----- Texto do exercício
15.6.08

Família Senna Fernandes
Renascença Macaense

Depois de oito anos de governação chinesa, os Macaenses perderam muitos medos, em especial aquele que tinha a ver com a sua propria existência. Em 2008, a comunidade parece mais forte que nunca, mantendo as suas tradições e ressuscitando o Patuá. A família Senna Fernandes continua a dar sentido ao que é ser Macaense na pós-transição

Nuno Mendonça

Estar em Macau e não ter ouvido falar de Henrique de Senna Fernandes, é como o ditado de Roma e o Papa. Henrique é advogado, mas acima de tudo o escritor que eternizou o Macau de duas comunidades que aprenderam a viver juntas, com histórias de amor proibidos e casamentos mais ou menos felizes.
O filho, Miguel, é advogado como o pai, foi deputado da Assembleia legislativa nos últimos anos da administração portuguesa e defensor acérrimo da cultura macaense, que divulga na trupe teatral Doci Papiaçam di Macau, essa deliciosa revista à macaense, onde se faz a critica social da terra.
Os dois são orgulhosos Filhos da Terra, o equivalente local de nobreza. Estou seguro que Henrique e Miguel serão os primeiros a criticar o exagero, mas o facto é que a família Senna Fernandes vive em Macau há pelo menos 250 anos.
Quando me encontrei com Miguel no seu escritório da Praia Grande, quis saber antes de mais o que é ser macaense em 2008.
Há claro a mistura de sangue chinês e português (e goês, africano, japonês, malaio, indonésio e timorense, pelo menos).
“Portanto somos mestiços, e quem não o é neste mundo?” pergunta Senna Fernandes filho.
Se as definições antropológica e etnológica perderam de alguma forma sentido, o que é então um Macaense?
Miguel parte para uma explicação cultural: “São necessárias duas coisas: a ligação da pessoa a Macau, e é isso que explica que mesmo um macaense que não tenha nascido aqui, se sinta macaense porque os seus antepassados são macaenses, mas acima de tudo a referência da terra que é Macau. A segunda característica, que é mais discutível, é a ligação a Portugal. Não é uma questão jurídica porque a questão da nacionalidade está ultrapassada. É a ideia de Portugalidade.”
----------
----- Dados fornecidos
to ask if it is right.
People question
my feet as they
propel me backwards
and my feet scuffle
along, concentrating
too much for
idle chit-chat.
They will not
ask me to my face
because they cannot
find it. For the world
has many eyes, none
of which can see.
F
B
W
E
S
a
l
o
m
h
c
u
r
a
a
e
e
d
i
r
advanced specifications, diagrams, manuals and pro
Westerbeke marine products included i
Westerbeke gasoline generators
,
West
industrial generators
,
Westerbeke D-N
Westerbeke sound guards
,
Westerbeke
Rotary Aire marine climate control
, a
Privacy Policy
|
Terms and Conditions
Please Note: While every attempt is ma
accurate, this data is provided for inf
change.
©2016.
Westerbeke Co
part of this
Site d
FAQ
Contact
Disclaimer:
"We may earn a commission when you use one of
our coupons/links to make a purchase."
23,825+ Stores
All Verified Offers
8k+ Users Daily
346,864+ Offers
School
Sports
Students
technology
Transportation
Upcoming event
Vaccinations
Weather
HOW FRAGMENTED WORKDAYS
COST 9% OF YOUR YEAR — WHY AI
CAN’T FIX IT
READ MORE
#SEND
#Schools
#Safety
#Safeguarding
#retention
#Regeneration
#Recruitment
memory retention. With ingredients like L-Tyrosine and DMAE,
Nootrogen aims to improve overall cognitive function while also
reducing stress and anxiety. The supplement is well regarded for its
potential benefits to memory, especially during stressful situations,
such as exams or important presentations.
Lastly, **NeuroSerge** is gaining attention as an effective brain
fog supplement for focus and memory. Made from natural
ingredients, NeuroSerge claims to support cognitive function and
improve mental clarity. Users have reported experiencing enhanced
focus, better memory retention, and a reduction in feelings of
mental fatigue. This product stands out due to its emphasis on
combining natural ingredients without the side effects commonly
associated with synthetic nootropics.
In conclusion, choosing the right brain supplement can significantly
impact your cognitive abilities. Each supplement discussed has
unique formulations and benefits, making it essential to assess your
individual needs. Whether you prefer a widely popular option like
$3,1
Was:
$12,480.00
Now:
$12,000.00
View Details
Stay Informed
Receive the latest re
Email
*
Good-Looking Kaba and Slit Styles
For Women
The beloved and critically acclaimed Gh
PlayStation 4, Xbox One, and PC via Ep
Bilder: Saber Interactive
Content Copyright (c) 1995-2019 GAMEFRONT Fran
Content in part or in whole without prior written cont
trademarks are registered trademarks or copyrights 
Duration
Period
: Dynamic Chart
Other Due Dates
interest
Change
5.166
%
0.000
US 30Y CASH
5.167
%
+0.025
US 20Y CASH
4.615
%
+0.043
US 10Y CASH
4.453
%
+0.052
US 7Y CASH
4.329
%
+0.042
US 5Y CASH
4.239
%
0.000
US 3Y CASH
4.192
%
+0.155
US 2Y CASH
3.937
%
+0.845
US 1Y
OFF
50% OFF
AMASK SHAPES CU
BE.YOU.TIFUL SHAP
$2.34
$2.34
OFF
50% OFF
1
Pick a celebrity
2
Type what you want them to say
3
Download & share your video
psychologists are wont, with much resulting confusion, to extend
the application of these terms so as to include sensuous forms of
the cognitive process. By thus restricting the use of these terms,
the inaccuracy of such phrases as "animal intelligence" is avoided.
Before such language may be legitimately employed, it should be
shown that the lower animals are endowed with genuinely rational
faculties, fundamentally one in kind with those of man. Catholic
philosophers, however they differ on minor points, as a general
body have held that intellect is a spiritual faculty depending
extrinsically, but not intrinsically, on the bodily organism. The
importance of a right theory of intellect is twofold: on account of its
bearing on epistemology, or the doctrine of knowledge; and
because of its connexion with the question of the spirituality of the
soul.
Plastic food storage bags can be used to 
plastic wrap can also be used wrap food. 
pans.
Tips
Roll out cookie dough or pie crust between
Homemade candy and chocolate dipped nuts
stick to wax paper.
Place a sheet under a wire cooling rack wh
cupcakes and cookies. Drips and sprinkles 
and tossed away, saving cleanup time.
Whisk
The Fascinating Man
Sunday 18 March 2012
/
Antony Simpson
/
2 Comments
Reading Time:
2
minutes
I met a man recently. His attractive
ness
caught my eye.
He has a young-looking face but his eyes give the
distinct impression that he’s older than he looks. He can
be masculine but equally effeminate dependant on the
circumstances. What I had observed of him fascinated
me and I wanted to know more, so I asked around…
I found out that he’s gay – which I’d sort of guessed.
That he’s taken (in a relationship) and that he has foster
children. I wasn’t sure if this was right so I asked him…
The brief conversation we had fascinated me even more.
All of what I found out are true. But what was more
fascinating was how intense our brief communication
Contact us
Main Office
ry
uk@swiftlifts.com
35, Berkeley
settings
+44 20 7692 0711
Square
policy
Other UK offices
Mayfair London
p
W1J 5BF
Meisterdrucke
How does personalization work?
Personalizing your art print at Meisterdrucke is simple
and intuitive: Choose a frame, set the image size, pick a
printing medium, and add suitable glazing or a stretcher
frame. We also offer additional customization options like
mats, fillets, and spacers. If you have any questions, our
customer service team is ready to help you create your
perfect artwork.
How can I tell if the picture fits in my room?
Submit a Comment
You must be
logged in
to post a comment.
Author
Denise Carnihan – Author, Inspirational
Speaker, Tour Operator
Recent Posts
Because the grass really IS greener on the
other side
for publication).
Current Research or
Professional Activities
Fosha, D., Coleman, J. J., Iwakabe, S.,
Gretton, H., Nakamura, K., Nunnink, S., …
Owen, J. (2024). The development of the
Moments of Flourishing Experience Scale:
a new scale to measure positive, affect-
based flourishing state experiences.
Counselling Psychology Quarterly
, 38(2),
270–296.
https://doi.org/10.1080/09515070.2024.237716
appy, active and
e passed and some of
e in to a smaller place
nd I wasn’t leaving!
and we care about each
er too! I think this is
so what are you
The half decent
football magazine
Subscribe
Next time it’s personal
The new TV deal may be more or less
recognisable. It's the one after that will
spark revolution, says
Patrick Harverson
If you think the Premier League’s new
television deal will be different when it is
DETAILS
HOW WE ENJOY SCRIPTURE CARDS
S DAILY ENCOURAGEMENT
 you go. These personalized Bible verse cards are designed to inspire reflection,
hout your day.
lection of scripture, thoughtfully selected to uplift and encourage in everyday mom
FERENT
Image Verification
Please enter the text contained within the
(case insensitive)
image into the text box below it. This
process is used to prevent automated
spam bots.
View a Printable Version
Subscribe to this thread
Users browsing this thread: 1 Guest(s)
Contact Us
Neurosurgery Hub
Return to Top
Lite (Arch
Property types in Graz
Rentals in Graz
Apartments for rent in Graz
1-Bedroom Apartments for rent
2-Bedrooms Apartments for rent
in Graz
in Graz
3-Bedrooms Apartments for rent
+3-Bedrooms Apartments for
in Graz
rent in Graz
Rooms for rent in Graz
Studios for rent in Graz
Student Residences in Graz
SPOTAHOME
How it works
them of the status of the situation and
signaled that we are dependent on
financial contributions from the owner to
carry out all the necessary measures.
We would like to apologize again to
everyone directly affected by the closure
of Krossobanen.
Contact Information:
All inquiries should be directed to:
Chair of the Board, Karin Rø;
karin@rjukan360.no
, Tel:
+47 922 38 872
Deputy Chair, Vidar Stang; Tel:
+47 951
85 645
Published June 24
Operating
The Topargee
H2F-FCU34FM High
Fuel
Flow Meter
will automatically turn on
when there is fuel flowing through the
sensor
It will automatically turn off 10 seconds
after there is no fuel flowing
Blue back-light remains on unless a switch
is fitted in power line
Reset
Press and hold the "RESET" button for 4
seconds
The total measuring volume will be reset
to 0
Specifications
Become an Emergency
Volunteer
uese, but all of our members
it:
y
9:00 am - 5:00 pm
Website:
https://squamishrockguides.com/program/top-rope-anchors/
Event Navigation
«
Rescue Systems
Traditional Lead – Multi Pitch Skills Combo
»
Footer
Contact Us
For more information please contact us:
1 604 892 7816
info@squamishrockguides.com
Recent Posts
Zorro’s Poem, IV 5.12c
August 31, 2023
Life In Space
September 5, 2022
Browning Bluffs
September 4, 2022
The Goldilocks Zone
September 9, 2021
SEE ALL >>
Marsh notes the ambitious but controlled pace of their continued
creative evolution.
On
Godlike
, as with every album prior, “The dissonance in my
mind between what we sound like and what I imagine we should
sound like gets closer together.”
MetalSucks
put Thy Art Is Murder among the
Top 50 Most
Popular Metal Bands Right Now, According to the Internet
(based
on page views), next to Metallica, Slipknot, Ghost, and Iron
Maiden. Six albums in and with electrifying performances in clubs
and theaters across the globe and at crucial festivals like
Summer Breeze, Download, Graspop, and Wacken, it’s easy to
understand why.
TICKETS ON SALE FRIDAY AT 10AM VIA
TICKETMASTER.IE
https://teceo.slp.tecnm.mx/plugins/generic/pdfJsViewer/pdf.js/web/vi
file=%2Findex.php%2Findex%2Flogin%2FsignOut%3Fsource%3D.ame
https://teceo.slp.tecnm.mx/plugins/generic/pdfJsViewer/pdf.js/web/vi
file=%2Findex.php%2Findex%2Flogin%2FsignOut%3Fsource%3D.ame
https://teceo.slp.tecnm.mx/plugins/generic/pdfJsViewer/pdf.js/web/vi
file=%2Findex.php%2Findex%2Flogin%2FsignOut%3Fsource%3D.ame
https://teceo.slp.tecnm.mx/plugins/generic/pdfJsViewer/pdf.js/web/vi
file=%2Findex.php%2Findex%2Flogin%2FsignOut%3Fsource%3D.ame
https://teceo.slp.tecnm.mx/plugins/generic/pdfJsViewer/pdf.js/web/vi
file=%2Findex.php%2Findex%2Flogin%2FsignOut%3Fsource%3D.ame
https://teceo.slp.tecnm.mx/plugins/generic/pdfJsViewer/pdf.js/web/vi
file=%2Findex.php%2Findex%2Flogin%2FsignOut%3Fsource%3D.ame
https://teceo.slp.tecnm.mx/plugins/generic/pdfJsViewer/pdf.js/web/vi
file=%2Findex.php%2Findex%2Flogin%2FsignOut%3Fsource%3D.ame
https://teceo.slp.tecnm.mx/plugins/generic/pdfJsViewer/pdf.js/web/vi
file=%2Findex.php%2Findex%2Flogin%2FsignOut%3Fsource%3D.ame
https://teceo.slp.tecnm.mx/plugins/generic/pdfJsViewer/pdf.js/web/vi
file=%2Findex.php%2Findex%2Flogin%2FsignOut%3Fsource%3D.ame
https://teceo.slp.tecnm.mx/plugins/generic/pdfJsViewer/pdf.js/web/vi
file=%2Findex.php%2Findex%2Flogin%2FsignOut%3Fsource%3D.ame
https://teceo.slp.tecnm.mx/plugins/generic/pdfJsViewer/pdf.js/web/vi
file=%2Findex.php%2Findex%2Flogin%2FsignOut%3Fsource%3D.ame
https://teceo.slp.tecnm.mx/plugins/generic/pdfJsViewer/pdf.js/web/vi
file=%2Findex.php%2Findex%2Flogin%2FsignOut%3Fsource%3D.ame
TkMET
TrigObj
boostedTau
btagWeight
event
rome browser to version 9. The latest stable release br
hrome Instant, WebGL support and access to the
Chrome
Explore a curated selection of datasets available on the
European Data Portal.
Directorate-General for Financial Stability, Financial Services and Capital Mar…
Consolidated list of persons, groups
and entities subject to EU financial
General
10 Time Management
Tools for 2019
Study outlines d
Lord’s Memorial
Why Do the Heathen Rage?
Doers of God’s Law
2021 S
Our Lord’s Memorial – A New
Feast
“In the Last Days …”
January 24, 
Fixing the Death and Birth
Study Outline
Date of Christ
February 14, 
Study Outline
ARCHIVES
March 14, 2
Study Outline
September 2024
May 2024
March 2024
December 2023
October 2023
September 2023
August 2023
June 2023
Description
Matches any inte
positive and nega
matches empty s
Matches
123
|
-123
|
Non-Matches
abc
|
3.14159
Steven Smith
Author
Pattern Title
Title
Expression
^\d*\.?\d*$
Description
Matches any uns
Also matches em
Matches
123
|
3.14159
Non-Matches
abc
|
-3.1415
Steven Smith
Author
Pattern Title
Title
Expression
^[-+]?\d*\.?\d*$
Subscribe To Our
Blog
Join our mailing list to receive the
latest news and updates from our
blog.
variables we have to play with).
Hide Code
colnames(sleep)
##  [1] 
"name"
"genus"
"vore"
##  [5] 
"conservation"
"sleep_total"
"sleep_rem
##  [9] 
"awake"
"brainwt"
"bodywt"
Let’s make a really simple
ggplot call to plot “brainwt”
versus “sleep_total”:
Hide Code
----------
#### Enunciado da tarefa:
Enumere todas as origens de sangue que o texto sobre a família Senna Fernandes aponta na mistura que forma os macaenses.

#### Resposta do exercício:
Chinês, português, goês, africano, japonês, malaio, indonésio e timorense.